Relationship

Deprived of gossip during lockdown, I've turned to advice columns instead | Rachel Connolly


I read about five or six advice columns a week. Sometimes more. I don’t think I need this much advice (I doubt anyone does), but I have an enduring fondness for the format. I love the small window into a stranger’s life, and how those who write in tend to frame their problems in a way that is, if not unbiased (because who can truly appraise themselves objectively?), then at least not totally self-flattering. I like to read things that aren’t written by writers, and therefore not coaxed into a conventional narrative, and of course I like the replies, too.

Over the past year, as contact with other people (especially acquaintances and new people) has been limited, I have found the snippets of family and relationship trouble, bad bosses, nightmare colleagues and irksome friends serve as a sort of replacement for the stories you hear when you have regular spontaneous interactions. And in a year when everyone has been through a lot, advice columns can serve as a reminder that there is always someone out there dealing with something worse.

Sometimes this isn’t even because of a cataclysmically bad event, but just a few too many of life’s natural disappointments. One recent example is a woman who wrote into The Cut’s Ask Polly to say that she was turning 40, living with a boyfriend she is barely intimate with, estranged from her alcoholic parents, had recently lost her best friend to anti-vax conspiracy theories and had just been passed over for a promotion at work in favour of a junior man. “I want to burn down everything and scream at everyone and hide in the forest after I throw my phone in a lake so nobody can find me and I can take a break from the world,” she wrote. And, honestly, fair enough!

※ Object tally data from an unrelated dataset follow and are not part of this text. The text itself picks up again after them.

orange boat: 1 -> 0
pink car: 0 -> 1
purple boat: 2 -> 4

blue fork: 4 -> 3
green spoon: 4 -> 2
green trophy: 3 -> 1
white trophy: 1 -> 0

Others put things in perspective because they are frankly bizarre, such as the letter that went viral a few years ago when a man wrote in to the Observer’s Ask Mariella seeking advice because he had recently met his fiancee’s married parents, only to discover he had previously been intimate with her father, having met him on a cruising site (his fiancee did not know he was bisexual). “I asked [her father] if his wife knew,” he wrote, “and we have reached something of an impasse.” The ones that go viral tend to be so juicy, they blur the line between ridiculous and funny, and probably have something to do with sex. (Why is it that other people’s sexual misadventures often seem so funny when we would never see our own in these terms?)

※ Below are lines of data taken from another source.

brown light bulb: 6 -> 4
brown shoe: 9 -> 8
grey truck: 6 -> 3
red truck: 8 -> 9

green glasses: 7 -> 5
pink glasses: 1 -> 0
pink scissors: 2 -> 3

But even those that are fairly mundane can give you a lot to think about: the many partners who are jealous over basically nothing, or preoccupied with the details of each other’s former lives, or letters like the one from a man fretting over potentially asking a colleague to go for a walk (hoping to eventually start dating), stressed because his lack of relationship experience makes him confused about the protocol in such situations.

One from a while ago that has stuck with me was by a woman who wrote into Brandy Jensen’s Ask A Fuck-Up column, in the Outline, to say that after a chaotic few years, she had got her life together, and now had a stable job, a good relationship and a nice apartment, but found herself feeling incredibly bored. “I daydream about ruining my own life just for the fun of having to start over,” she wrote. “Broadly speaking, being a person is often very stupid and a bit of a letdown,” Jensen wrote in reply, but, to paraphrase, when you don’t take responsibility for yourself, you only end up making a mess for someone else to deal with.

Sometimes there is no bigger lesson to learn or grander moral to the story than that. This is the thing I like most about advice columns: there is rarely a sense of resolution. Different columnists respond in different styles – Ask Mariella’s tough-talking “the call is coming from inside the house” approach is a world away from Ask Polly’s chipper replies, illustrated with photos of animals and punctuated with BLOCK CAPITALS and italics for emotive emphasis, and always a reminder that you are being very hard on yourself. But, despite differences in style, most recommend some steps that might incrementally improve the writer’s situation and advise them to work towards accepting whatever it is that is going on.

When people write about their problems in personal essays, the moral tends to be that everything worked out for the best. Even the grimmest tales, such as a personal essay by a woman involved in an incestuous relationship with her dad that went viral after it was published on Jezebel in 2015, present a narrative of struggling through adversity to emerge a stronger person. You don’t get this with an advice column; you never find out how it all turned out, or even if the advice was followed. There is no sense that everything came good in the end, and there is something honest about this; it often doesn’t.

Recently I was speaking to a friend who told me they had just broken up with their long-term partner. I reflexively responded with that platitude, that I was sure it was for the best, and then spent the next few days wondering why I felt I had to say that. Things don’t always work out for the best, or even well. They can work out very badly, but the outcome is almost always livable. And maybe that is a better thing to keep in mind. It is normal to have regrets and to make mistakes and to feel like you have made such an enormous mess you have backed yourself into a corner, but you do just have to sort of keep going. And, if you read a few advice columns, it probably won’t take long to find someone who has, somehow, got themselves into an even bigger mess than the one you are in.